Robinson, who once worked on Hillary Clinton‘s LGBT team, did offer some thoughts on Obama, with whom Robinson spoke after the Donnie McClurkin scandal. You’ll recall that the Obama campaign came under serious fire last fall when they invited anti-gay McClurkin to appear on the Senator’s gospel tour. Robinson – and many, many others – weren’t impressed and asked Obama to rescind the invitation. The candidate did not, instead asking a gay preacher man to join the fun and later talking gay rights with the Ebenezer Baptist Church in Atlanta, the same church Dr. King once attended.

The activists definitely didn’t approve of Obama’s McClurkin decision, even Robinson’s derision contains admiration:

Strategically, when it came to that particular incident, we had a disagreement on the way in which the choices that he made, but I agree that tactically we have to listen to both sides and have conversations with those who vehemently disagree with us, because it is only through our willingness to have those conversations that we’re going to make a change.

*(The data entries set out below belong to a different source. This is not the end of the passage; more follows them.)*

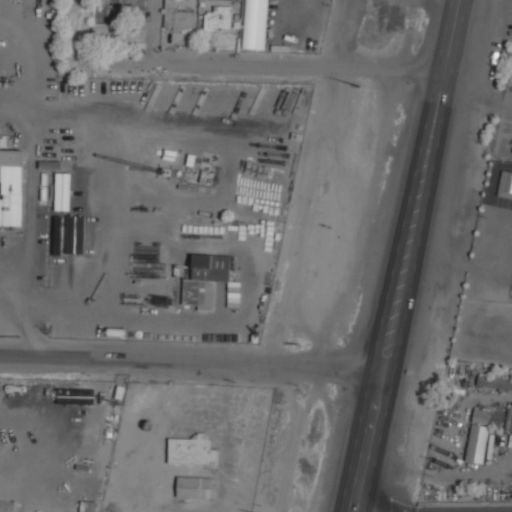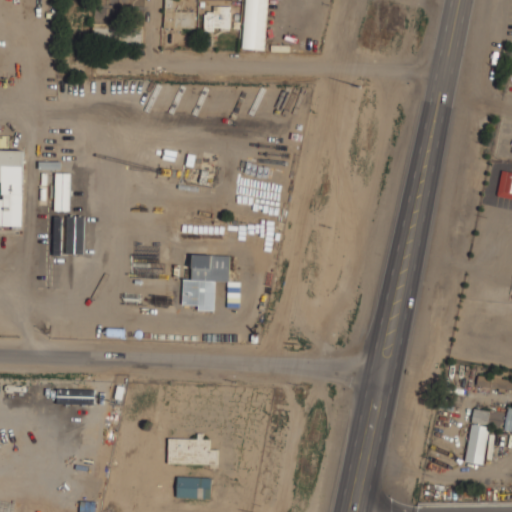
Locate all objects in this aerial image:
building: (174, 16)
building: (217, 18)
building: (254, 24)
road: (261, 65)
building: (11, 186)
building: (505, 186)
road: (29, 241)
road: (406, 256)
road: (466, 264)
building: (205, 279)
road: (193, 358)
building: (480, 416)
building: (509, 419)
building: (477, 443)
building: (191, 450)
building: (190, 451)
building: (193, 486)
building: (193, 487)
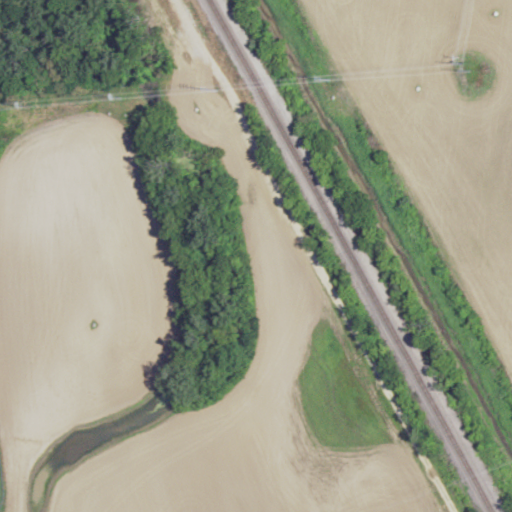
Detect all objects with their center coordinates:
railway: (356, 256)
aquafarm: (0, 503)
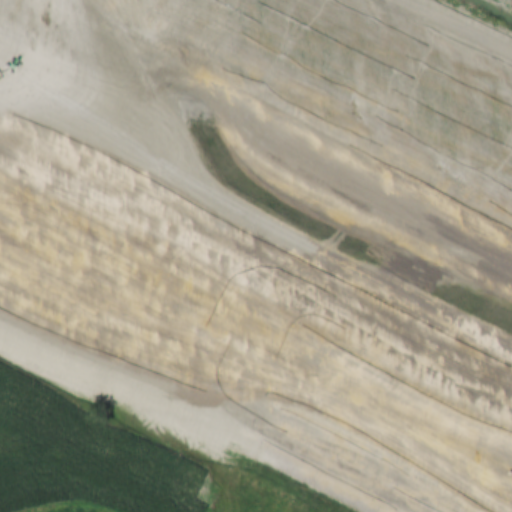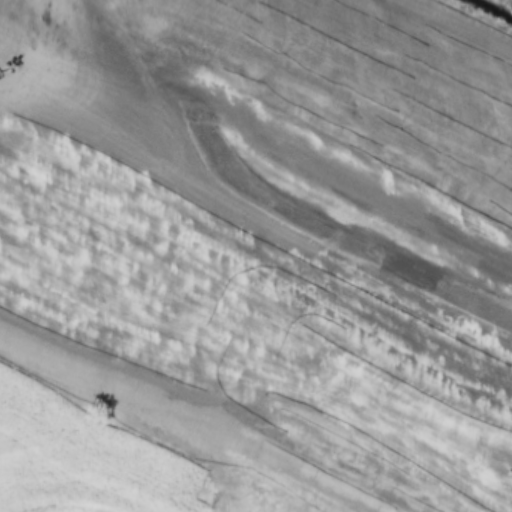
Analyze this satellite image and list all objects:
road: (155, 70)
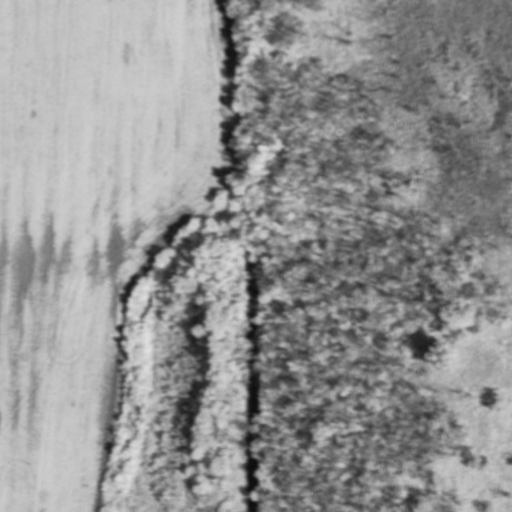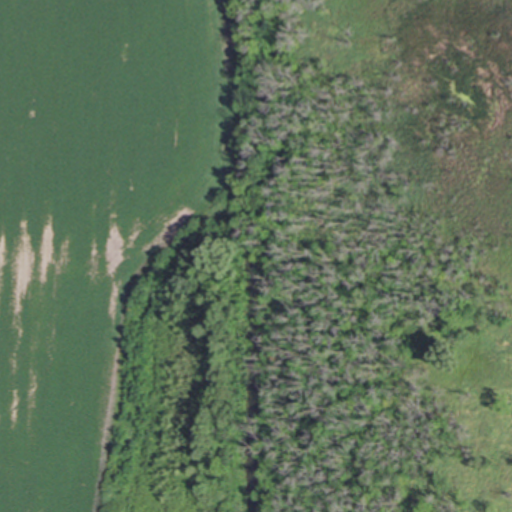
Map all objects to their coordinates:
crop: (95, 208)
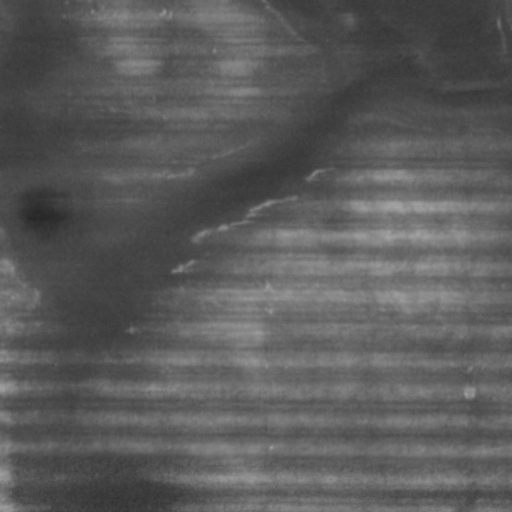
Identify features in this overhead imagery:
crop: (255, 255)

Though inherently different, when boiled down to the nitty-gritty, race and sexuality are essentially the same: they’re social categories, one of mankind’s most enduring traditions. Thus, the NBJC doesn’t simply want to fight racism and homophobia. It wants to erase them entirely. Said the Action Fund’s Hendricks, “Once we eliminate racism and homophobia, there will be no need for these categories. Our goal is to eliminate those things entirely.”

Sure, progress comes one step at a time, but can come a whole lot faster when we’re all stepping together, whether it be in Selma, on Christopher Street or in your own back yard – although all those feet would be hell on your grass. But, you know, we all have to make sacrifices.